» EXERCISE DIRECTIONS
Write the next few paragraphs of the piece on Deer Valley's $329 lift ticket, starting right after its final sentence.

+++ QUOTED PASSAGE +++

I’d rather not do this. I like Deer Valley. I like skiing there. I like the fast lifts and friendly staffers and strangely-for-a-ski-area edible food and tree laps off the westside lifts and Ontario Bowl and Triangle Trees. I like how the new East Village base cuts out the drive through Park City and how the underway expansion will nearly triple the ski area’s acreage in a state that needs more skier capacity and how the new Keetley bubble sixer pops like a branded firework up the gut of the new terrain. And I like all that so much that I’ll often ski Deer Valley even though the continent’s best skiing sits 10 miles east at the top of Little Cottonwood Canyon, with better views and cheaper lift tickets and a fuckton more snow. So I’m careful not to gratuitously bash Deer Valley just to fit in with the Brobots who love to hate the place for being so not the Cottonwoods. But come on with this:

Yes that reads $329 for a peak day at Deer Valley. Which means that it’s time for the most ridiculous annual ski story: who will charge idiots* who don’t plan their ski days further in advance than the Olympics the most money for one day of snosportskiing this coming winter? And the answer right now is Deer Valley. Vail I’m sure will beat them. Vail Mountain and Beaver Creek topped out at $329 last winter, and Park City was for some algorithmically preposterous reason one dollar less expensive. But Vail Resorts is either at the end of an existential crisis or the beginning of institutional disintegration and the company hasn’t put lift tickets on sale yet, so today we get to talk about Deer Valley.

+++ MATERIAL SHOWN +++

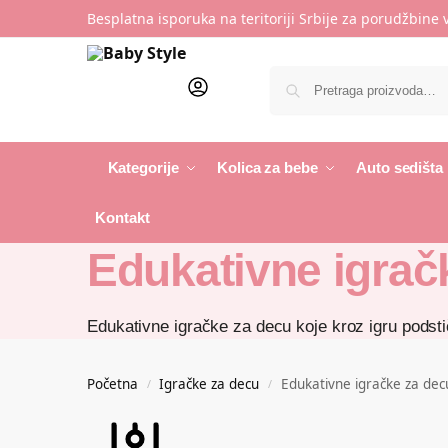
Besplatna isporuka na teritoriji Srbije za porudžbine
Kategorije
Kolica za bebe
Auto sedišta
Kontakt
Edukativne igrač
Edukativne igračke za decu koje kroz igru podstič
Početna
Igračke za decu
Edukativne igračke za dec
/
/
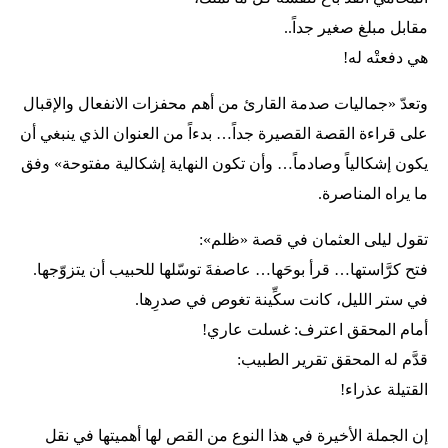
مقابل مبلغ صغير جداً..
هي دفعتْه له!
وتعدّ «جماليات صدمة القارئ من أهم محفزات الانفعال والإقبال
على قراءة القصة القصيرة جداً… بدءاً من العنوان الذي ينبغي أن
يكون إشكالياً وصادماً… وأن تكون النهاية إشكالية مفتوحة» وفق
ما يراه المناصرة.
تقول ليلى العثمان في قصة «ظلم»:
فتح كرَّاستها… قرأ بوحَها… عاصفةَ توسّلها للحبيب أن يتزوّجها.
في ستر الليل، كانت سكِّينة تغوص في صدرِها.
أمام المحقق اعترف: غسلت عاري!
قدَّم له المحقق تقرير الطبيب:
القتيلة عذراء!
إن الجملة الأخيرة في هذا النوع من القص لها أهميتها في نقل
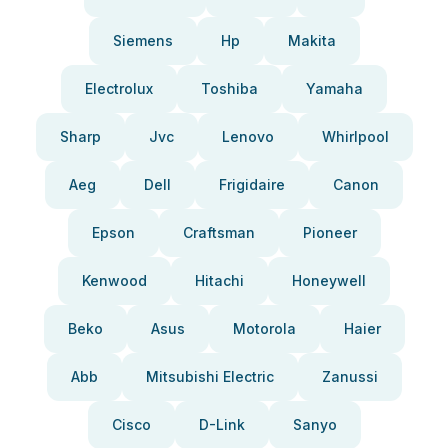
Siemens
Hp
Makita
Electrolux
Toshiba
Yamaha
Sharp
Jvc
Lenovo
Whirlpool
Aeg
Dell
Frigidaire
Canon
Epson
Craftsman
Pioneer
Kenwood
Hitachi
Honeywell
Beko
Asus
Motorola
Haier
Abb
Mitsubishi Electric
Zanussi
Cisco
D-Link
Sanyo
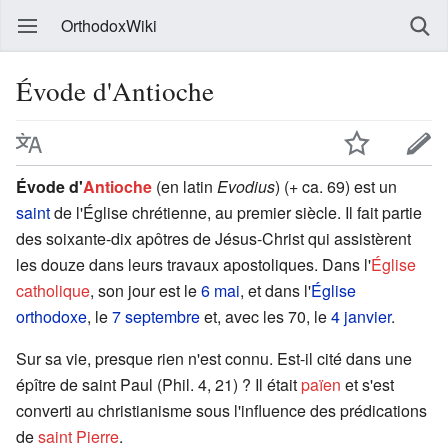
OrthodoxWiki
Évode d'Antioche
Évode d'
Antioche
(en latin
Evodius
) (+ ca. 69) est un
saint
de l'Église chrétienne, au premier siècle. Il fait partie
des soixante-dix apôtres de Jésus-Christ qui assistèrent
les douze dans leurs travaux apostoliques. Dans l'
Église
catholique
, son jour est le
6 mai
, et dans l'
Église
orthodoxe
, le
7 septembre
et, avec les 70, le
4 janvier
.
Sur sa vie, presque rien n'est connu. Est-il cité dans une
épître de saint Paul (Phil. 4, 21) ? Il était
païen
et s'est
converti au christianisme sous l'influence des prédications
de
saint Pierre
.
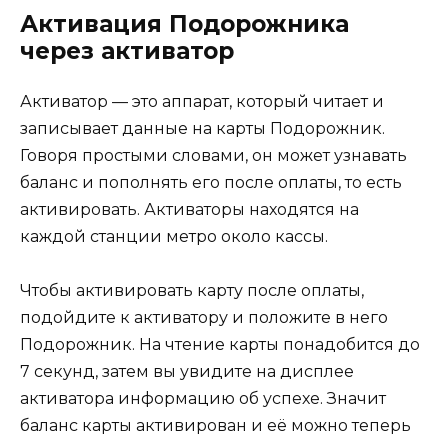
Активация Подорожника
через активатор
Активатор — это аппарат, который читает и
записывает данные на карты Подорожник.
Говоря простыми словами, он может узнавать
баланс и пополнять его после оплаты, то есть
активировать. Активаторы находятся на
каждой станции метро около кассы.
Чтобы активировать карту после оплаты,
подойдите к активатору и положите в него
Подорожник. На чтение карты понадобится до
7 секунд, затем вы увидите на дисплее
активатора информацию об успехе. Значит
баланс карты активирован и её можно теперь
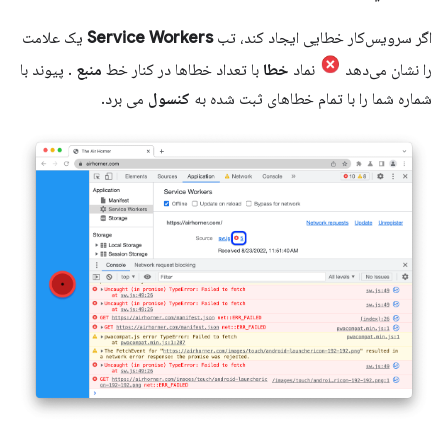
اگر سرویس‌کار خطایی ایجاد کند، تب
Service Workers
یک علامت
را نشان می‌دهد
نماد
خطا
با تعداد خطاها در کنار خط
منبع
. پیوند با
شماره شما را با تمام خطاهای ثبت شده به
کنسول
می برد.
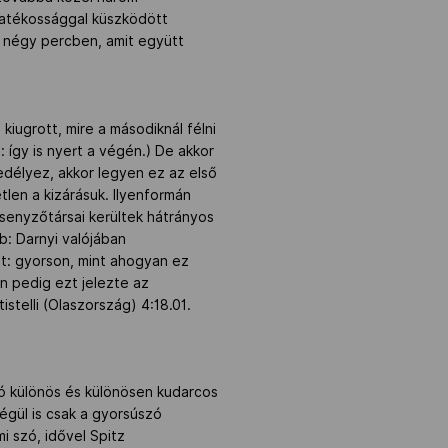
gyatékossággal küszködött
t négy percben, amit együtt
 kiugrott, mire a másodiknál félni
így is nyert a végén.) De akkor
délyez, akkor legyen ez az első
tlen a kizárásuk. Ilyenformán
senyzőtársai kerültek hátrányos
b: Darnyi valójában
ott: gyorson, mint ahogyan ez
n pedig ezt jelezte az
stelli (Olaszország) 4:18.01.
ó különös és különösen kudarcos
égül is csak a gyorsúszó
 szó, idővel Spitz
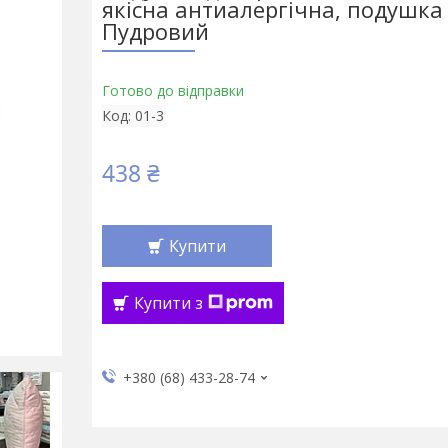
якісна антиалергічна, подушка
Пудровий
Готово до відправки
Код:
01-3
438 ₴
Купити
Купити з
+380 (68) 433-28-74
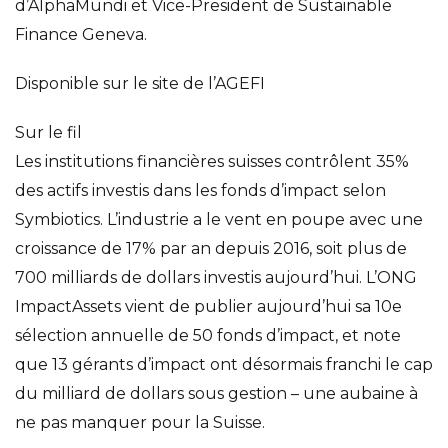
d’AlphaMundi et Vice-President de Sustainable
Finance Geneva.
Disponible sur le site de l’AGEFI
Sur le fil
Les institutions financières suisses contrôlent 35%
des actifs investis dans les fonds d’impact selon
Symbiotics. L’industrie a le vent en poupe avec une
croissance de 17% par an depuis 2016, soit plus de
700 milliards de dollars investis aujourd’hui. L’ONG
ImpactAssets vient de publier aujourd’hui sa 10e
sélection annuelle de 50 fonds d’impact, et note
que 13 gérants d’impact ont désormais franchi le cap
du milliard de dollars sous gestion – une aubaine à
ne pas manquer pour la Suisse.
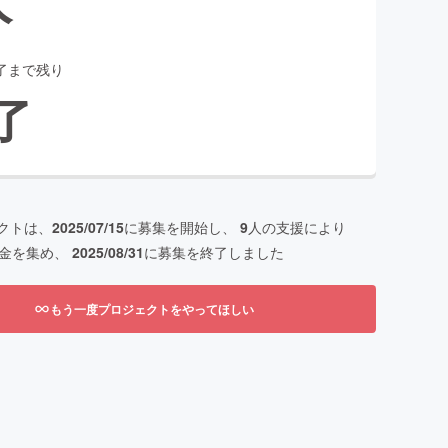
了まで残り
了
クトは、
2025/07/15
に募集を開始し、
9
人の支援により
金を集め、
2025/08/31
に募集を終了しました
もう一度プロジェクトをやってほしい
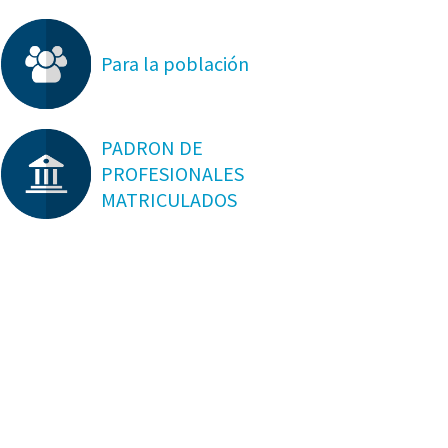
Para la población
PADRON DE
PROFESIONALES
MATRICULADOS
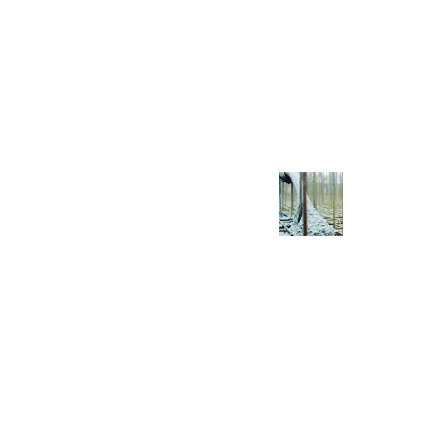
TECNOLOGÍA, CALIDAD Y
SERVICIO ESPECIALIZADO
NUESTROS
PRODUCTOS
Ponemos a tu alcance el
respaldo de una
concretera en Panamá
reconocida por su calidad
y profesionalismo, con un
portafolio de
concretos
y cementos
diseñados
para responder a las
exigencias de cualquier
proyecto, con eficiencia y
durabilidad.
Concreto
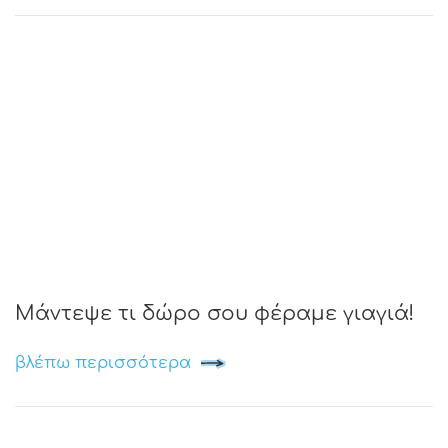
Μάντεψε τι δώρο σου φέραμε γιαγιά!
βλέπω περισσότερα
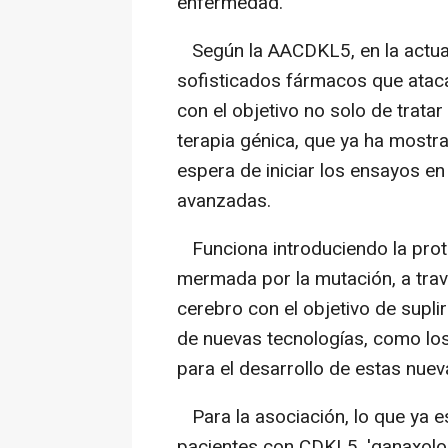
enfermedad.
Según la AACDKL5, en la actuali
sofisticados fármacos que atac
con el objetivo no solo de tratar
terapia génica, que ya ha mostra
espera de iniciar los ensayos e
avanzadas.
Funciona introduciendo la prot
mermada por la mutación, a travé
cerebro con el objetivo de suplir 
de nuevas tecnologías, como los 
para el desarrollo de estas nue
Para la asociación, lo que ya e
pacientes con CDKL5, 'ganaxolo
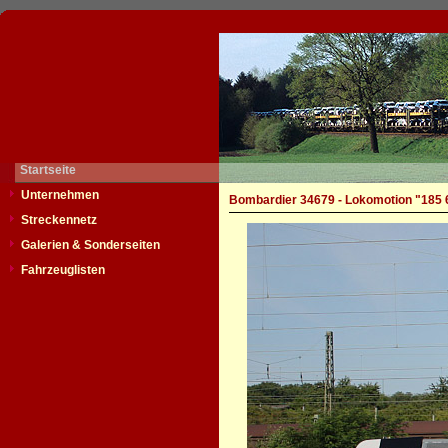
Startseite
Unternehmen
Bombardier 34679 - Lokomotion "185 
Streckennetz
Galerien & Sonderseiten
Fahrzeuglisten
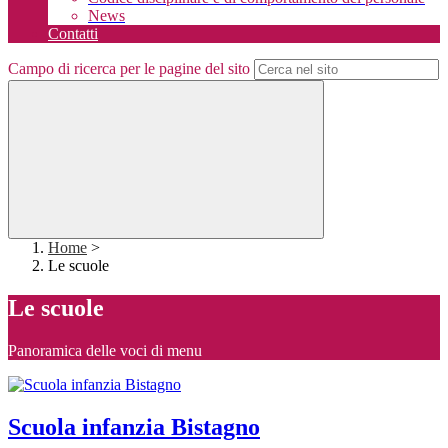
News
Contatti
Campo di ricerca per le pagine del sito
Home
>
Le scuole
Le scuole
Panoramica delle voci di menu
Scuola infanzia Bistagno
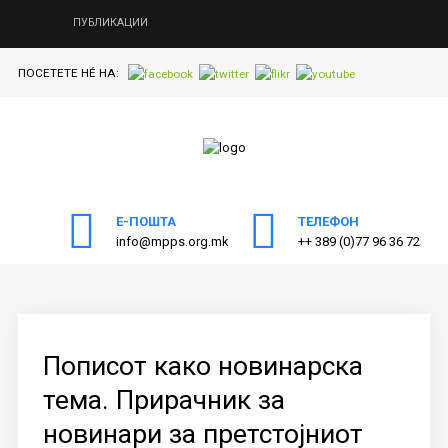
ПУБЛИКАЦИИ
ПОСЕТЕТЕ НÉ НА:
ПОЧЕТНА
Пребарајте
на нашата веб страна
ЗА МППС
АКТИВНОСТИ
Е-ПОШТА
ТЕЛЕФОН
ПУБЛИКАЦИИ
info@mpps.org.mk
++ 389 (0)77 96 36 72
ОДНОСИ СО ЈАВНОСТ
ЧЛЕНСТВО
КОНТАКТ
Пописот како новинарска
тема. Прирачник за
новинари за претстојниот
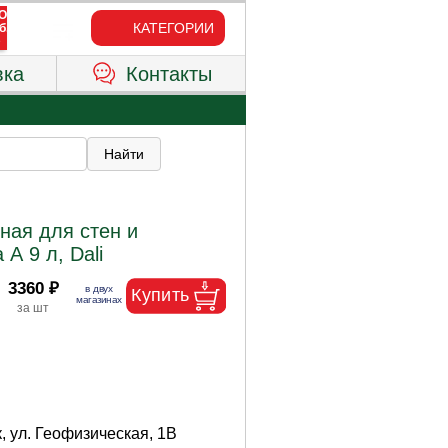
КАТЕГОРИИ
вка
Контакты
ная для стен и
А 9 л, Dali
3360 ₽
, ул. Геофизическая, 1В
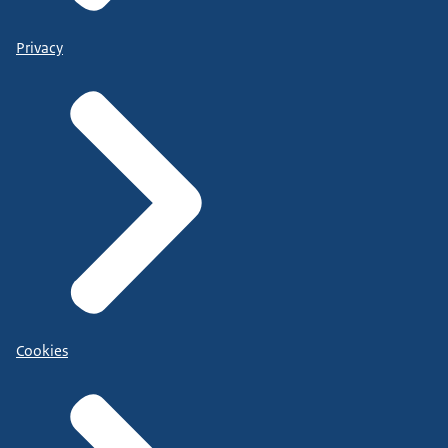
Privacy
Cookies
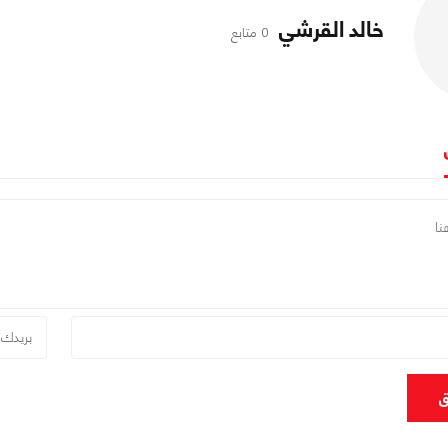
خالد القرشي
0 متابع
ق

+++

» ANSWER SPACE
*I am not calling them idiots personally, but Sarasota Steve, who is splurging on his first ski vacation in a decade after marrying Sarasota Sara in 2016, bringing Sarasota Sara Jr. and Sarasota Steve Jr. into the world in 2018 and 2020, and fighting his way to the top of Sales at Sarasota Sal’s Sailboats, Salami & Chainsaws, and remembers grumbling over $126 lift tickets Christmas Week 2015, will feel like he just failed an IQ test when tickets that, if pegged to inflation rates, would be $172 are instead nearly double that.
There are so many good ways that we could talk about Deer Valley: as a service-oriented gentleman offering you a Cuban and a glass of ‘42 in a decade dominated by the gleefully cruel and the righteously smug; as a do-something-huge-relatively-quickly case study in a nation of concerned-citizen project-stoppers; as an over-lifted and over-groomed families-on-holiday compromise between the dreams of Utah pow and the reality that most tourists have no idea how to ski it.
But Alterra, by pricing a ski day at the tip-top of the global market for such an experience, is forcing us to discuss the company’s self-proclaimed greatest mountain in this way: is Deer Valley the best ski resort in North America? I mean I don’t think it’s even the best ski area on the chart above (probably fourth; sorry Sunday River, you know I love you, but, Utah). We’re talking about the same Deer Valley that ranks 21st nationally in vertical drop, 67th in average annual snowfall, and, last season, 27th in total skiable acreage. Less tangible but as difficult to refute: Deer Valley’s lifts (Keetley excepted), lack the flare of Big Sky’s mega-machines; that Wasatch Back viewshed doesn’t pop like the Sawtooths off Sun Valley or Lake Tahoe off Heavenly; there’s no connected village, historic (Aspen, Telluride) or otherwise (Vail, Palisades); the short steeps don’t compare to the screaming, full-tilt, top-to-bottom bangers at Aspen Highlands or Beaver Creek; and Deer Valley isn’t joyous like Mammoth, playful like Palisades, awe-inspiring like Jackson, powdry like Targhee, or seated on a freaking volcano like Bachelor.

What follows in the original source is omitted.